-
-
Notifications
You must be signed in to change notification settings - Fork 4
OCR wiki
OCR formally known as Optical Character Recognition is the electronic or mechanical conversion of images of typed, handwritten or printed text into machine-encoded text, whether from a scanned document, a photo of a document, a scene photo, or from subtitle text superimposed on an image. OCR has a fairly long history dating back to 1913 when Dr. Edmund Fournier d'Albe invented the Optophone to scan and convert text into sound for visually impaired people. Eventually, people at Google decided they wanted to take over an open-source project from HP called Tesseract which they have developed maintained, and updated up until their latest major release in 2018.
Our current implementation utilizes Tesseract and the Pytesseract library to conduct OCR on cropped images. We are using an open-source image cropper (https://github.com/fengyuanchen/cropperjs) to allow users to crop the question from their pdf which we then run OCR on and pass on to be added to the database.
First, we started researching possible solutions for OCR. We tried Keras-OCR, OCRmyPDF, EasyOCR, Calamari-OCR which each had their different issues but the main issue was that not all of these OCR services are still being maintained or have easy-to-follow documentation. Also, a chunk of these are built on the back of tesseract so we decided to just use tesseract. There may be some value in exploring these others more in the future if we hope to optimize our OCR functionality.
Some early issues we had were simply just getting the right things imported. You want to make sure that you have Tessseract and Poppler to be able to use the Pytesseract library. Now that we have a Docker container this shouldn't be an issue. Another issue we had was finding a way to convert the pdf's to images. Tesseract only accepts files of type ".png",".jpg",".tiff" and a few other obscure file types. So we needed to find a solution to convert the pdf to an image. The first thing we did was use the Pdf2Image python library which allows you to convert a pdf to an image. Since this, there have not been any other notable issues besides the image cropper not being the best.

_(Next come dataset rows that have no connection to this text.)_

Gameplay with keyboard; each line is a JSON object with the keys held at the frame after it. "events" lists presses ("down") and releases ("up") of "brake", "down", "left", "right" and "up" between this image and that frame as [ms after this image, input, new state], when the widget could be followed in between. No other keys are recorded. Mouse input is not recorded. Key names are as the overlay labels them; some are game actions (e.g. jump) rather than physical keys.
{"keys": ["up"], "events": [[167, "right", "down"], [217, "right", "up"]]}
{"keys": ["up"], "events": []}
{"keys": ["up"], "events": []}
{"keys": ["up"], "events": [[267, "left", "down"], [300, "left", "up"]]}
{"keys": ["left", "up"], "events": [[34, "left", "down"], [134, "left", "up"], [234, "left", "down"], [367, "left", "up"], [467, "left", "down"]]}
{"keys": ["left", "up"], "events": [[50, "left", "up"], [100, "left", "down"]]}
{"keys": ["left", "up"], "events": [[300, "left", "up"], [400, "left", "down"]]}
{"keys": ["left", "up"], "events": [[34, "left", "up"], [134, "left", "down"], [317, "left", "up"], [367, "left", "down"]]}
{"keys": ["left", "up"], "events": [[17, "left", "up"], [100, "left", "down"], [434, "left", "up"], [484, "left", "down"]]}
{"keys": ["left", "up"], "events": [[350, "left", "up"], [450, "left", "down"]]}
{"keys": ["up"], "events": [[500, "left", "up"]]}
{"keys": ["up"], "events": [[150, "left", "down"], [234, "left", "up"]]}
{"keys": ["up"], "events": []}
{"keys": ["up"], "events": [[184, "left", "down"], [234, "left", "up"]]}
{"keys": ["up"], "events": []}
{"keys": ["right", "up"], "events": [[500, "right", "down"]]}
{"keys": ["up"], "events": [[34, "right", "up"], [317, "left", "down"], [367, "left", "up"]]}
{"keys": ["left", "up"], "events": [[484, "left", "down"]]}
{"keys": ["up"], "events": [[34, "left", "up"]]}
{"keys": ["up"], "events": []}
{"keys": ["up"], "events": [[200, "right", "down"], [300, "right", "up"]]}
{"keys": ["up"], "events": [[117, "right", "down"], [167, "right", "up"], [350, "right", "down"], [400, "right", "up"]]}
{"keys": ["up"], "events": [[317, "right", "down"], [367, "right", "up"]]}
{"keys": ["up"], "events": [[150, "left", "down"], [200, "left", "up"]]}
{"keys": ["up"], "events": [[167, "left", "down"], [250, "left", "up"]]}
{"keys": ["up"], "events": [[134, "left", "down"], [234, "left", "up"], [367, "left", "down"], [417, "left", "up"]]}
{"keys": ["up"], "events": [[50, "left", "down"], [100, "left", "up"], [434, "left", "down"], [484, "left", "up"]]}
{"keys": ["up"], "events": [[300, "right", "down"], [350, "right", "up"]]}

One major goal we have for the future is to either find a way to optimize the cropper we are using or develop a new solution. The current cropper doesn't allow users to change the size of the cropping box so it may be difficult to fit the whole question in the box. An alternative to using a cropper would be to devolop some kind of way for the user to highlight the text they want to crop and then crop that specific test.